ソウルのカフェってコンセントがやたら多いんだよね。これ、実は偶然じゃない。
韓国の住宅事情が関係してる。ソウルの人たちって狭いマンションに住んでることが多くて、友達を家に呼んで勉強会とか仕事の打ち合わせするのが難しい。
だからカフェが「第三の居場所」になってる。家でも職場でもない、ちょうどいい場所って感じ。
「カゴン」文化が電源需要を爆上げした
韓国には「カゴン(카공)」って言葉がある。カフェで勉強や仕事することを指す造語だ。
学生もフリーランサーもリモートワーカーも、みんな当たり前のようにカフェで数時間過ごしてる。一杯のコーヒーで4〜5時間粘ることもザラ。
こうなると、カフェ側も対応せざるを得ない。コンセントが少ない店は客を取られちゃうから。
実際にソウルのカフェを見回すと、壁際のテーブルはもちろん、真ん中の席にも床からコンセントが出てたりする。中には各席にUSBポートまで完備してる店もある。
大手チェーンが先陣切って設備投資
ホリス、イディヤ、スターバックスみたいな大手が率先して「作業しやすいカフェ」を作り始めた。
大きなテーブル、座り心地のいい椅子、そして全席にコンセント。一部の店舗には個室ブースや防音会議室まで設置してる。
もはやカフェというより、時間貸しオフィスに近い感覚かも。
でも面白いのは、こういう設備投資が実際に客足を増やしてること。作業環境の良さで差別化を図れるから、競合店との価格競争に巻き込まれにくいんだよね。
他の都市との圧倒的な差
ニューヨークのカフェはコンセントがあったりなかったり。運次第って感じ。
東京はもっと厳しくて、多くのカフェでコンセントを見つけるのが困難。
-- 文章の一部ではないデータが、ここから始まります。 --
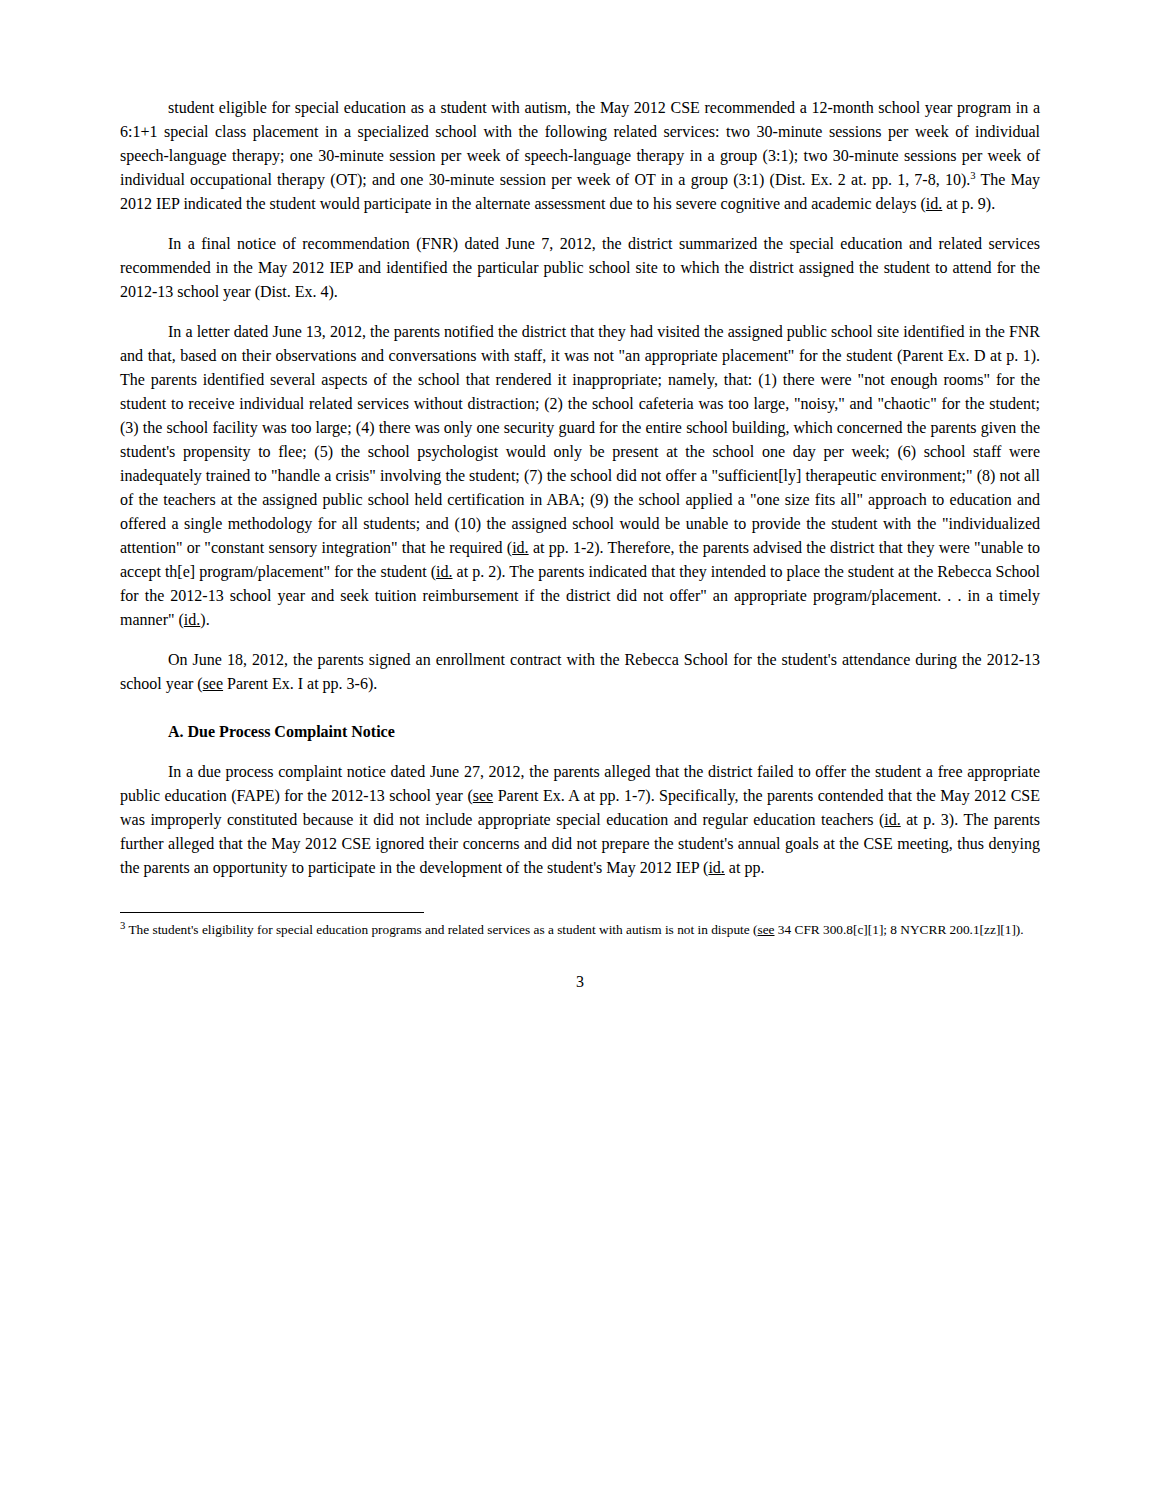student eligible for special education as a student with autism, the May 2012 CSE recommended a 12-month school year program in a 6:1+1 special class placement in a specialized school with the following related services: two 30-minute sessions per week of individual speech-language therapy; one 30-minute session per week of speech-language therapy in a group (3:1); two 30-minute sessions per week of individual occupational therapy (OT); and one 30-minute session per week of OT in a group (3:1) (Dist. Ex. 2 at. pp. 1, 7-8, 10).3 The May 2012 IEP indicated the student would participate in the alternate assessment due to his severe cognitive and academic delays (id. at p. 9).
In a final notice of recommendation (FNR) dated June 7, 2012, the district summarized the special education and related services recommended in the May 2012 IEP and identified the particular public school site to which the district assigned the student to attend for the 2012-13 school year (Dist. Ex. 4).
In a letter dated June 13, 2012, the parents notified the district that they had visited the assigned public school site identified in the FNR and that, based on their observations and conversations with staff, it was not "an appropriate placement" for the student (Parent Ex. D at p. 1). The parents identified several aspects of the school that rendered it inappropriate; namely, that: (1) there were "not enough rooms" for the student to receive individual related services without distraction; (2) the school cafeteria was too large, "noisy," and "chaotic" for the student; (3) the school facility was too large; (4) there was only one security guard for the entire school building, which concerned the parents given the student's propensity to flee; (5) the school psychologist would only be present at the school one day per week; (6) school staff were inadequately trained to "handle a crisis" involving the student; (7) the school did not offer a "sufficient[ly] therapeutic environment;" (8) not all of the teachers at the assigned public school held certification in ABA; (9) the school applied a "one size fits all" approach to education and offered a single methodology for all students; and (10) the assigned school would be unable to provide the student with the "individualized attention" or "constant sensory integration" that he required (id. at pp. 1-2). Therefore, the parents advised the district that they were "unable to accept th[e] program/placement" for the student (id. at p. 2). The parents indicated that they intended to place the student at the Rebecca School for the 2012-13 school year and seek tuition reimbursement if the district did not offer" an appropriate program/placement. . . in a timely manner" (id.).
On June 18, 2012, the parents signed an enrollment contract with the Rebecca School for the student's attendance during the 2012-13 school year (see Parent Ex. I at pp. 3-6).
A. Due Process Complaint Notice
In a due process complaint notice dated June 27, 2012, the parents alleged that the district failed to offer the student a free appropriate public education (FAPE) for the 2012-13 school year (see Parent Ex. A at pp. 1-7). Specifically, the parents contended that the May 2012 CSE was improperly constituted because it did not include appropriate special education and regular education teachers (id. at p. 3). The parents further alleged that the May 2012 CSE ignored their concerns and did not prepare the student's annual goals at the CSE meeting, thus denying the parents an opportunity to participate in the development of the student's May 2012 IEP (id. at pp.
3 The student's eligibility for special education programs and related services as a student with autism is not in dispute (see 34 CFR 300.8[c][1]; 8 NYCRR 200.1[zz][1]).
3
あっても1〜2個程度。しかも「長時間利用はご遠慮ください」って張り紙があったりする。
パリなんてほとんどない。そもそもカフェ文化が違うからね。ワイン片手におしゃべりする場所であって、作業する場所じゃない。
ソウルはこの流れを完全に逆転させた。どこのカフェ行ってもコンセントがメニュー並みに充実してる。
テック大国ならではの需要
韓国って世界屈指のIT先進国だから、みんなノートパソコン、タブレット、スマホを同時に使ってたりする。
デジタルノマドにとってソウルが人気なのも、このカフェインフラが理由の一つ。文字通りカフェのテーブル一つでビジネスが回せる。
24時間営業のカフェも珍しくない。夜型の人間にも優しい設計になってる。
韓国の大学生なんか、試験期間になると朝から晩までカフェにこもってる光景をよく見かける。図書館が満席でも、カフェがあるから勉強場所に困らないってわけ。
客の期待値が業界標準を押し上げた
時間が経つにつれて、客側もコンセントを「当たり前の設備」として期待するようになった。
WiFiやトイレと同じレベルの基本装備。これがないカフェはレビューで叩かれるし、リピート客もつかない。
今じゃ小さな個人店でも全席コンセント設置が普通。そうしないと競争に負けちゃう。
カフェのオーナーに聞くと、電気工事費は確かにかかるけど、長期的に見れば客単価アップと回転率のバランスで元は取れるって言ってた。
実は経済的にも理にかなってる
長居する客って損失だと思われがちだけど、ソウルのカフェは上手く収益化してる。
数時間いる人は追加でドリンク頼んだり、軽食も食べたりする。常連になれば単価も上がる。
作業環境を提供する代わりに、コーヒー代を少し高めに設定できるのもメリット。
それに韓国のカフェって、ポイントカードやアプリ連携が充実してる。長時間利用する客ほどロイヤリティが高くなる仕組みを作ってるんだ。
店舗設計も進化し続けてる
最近のソウルのカフェは、単にコンセントを増やすだけじゃなくて、作業効率を考えた空間設計になってる。
一人用の集中席、グループワーク用の大テーブル、オンライン会議用の半個室スペース。用途に応じて選べるようになってる店も多い。
照明も重要で、作業に適した明るさを保ちつつ、カフェらしい居心地の良さも演出してる。このバランス感覚が絶妙なんだよね。
この流れは世界に広がってる
他の都市もソウルのモデルを真似し始めてる。
コワーキングスペースがブームになったのも、普通のカフェが作業ニーズに応えきれなかったから。
でも電源密度とカフェインフラの充実度では、まだソウルが圧倒的に上。
長時間利用を前提とした設計思想が根本的に違うんだよね。ソウルのカフェは単なる喫茶店じゃなくて、都市インフラの一部として機能してる。これからも韓国のライフスタイルと密接に結びついた独特の文化として発展していくと思う。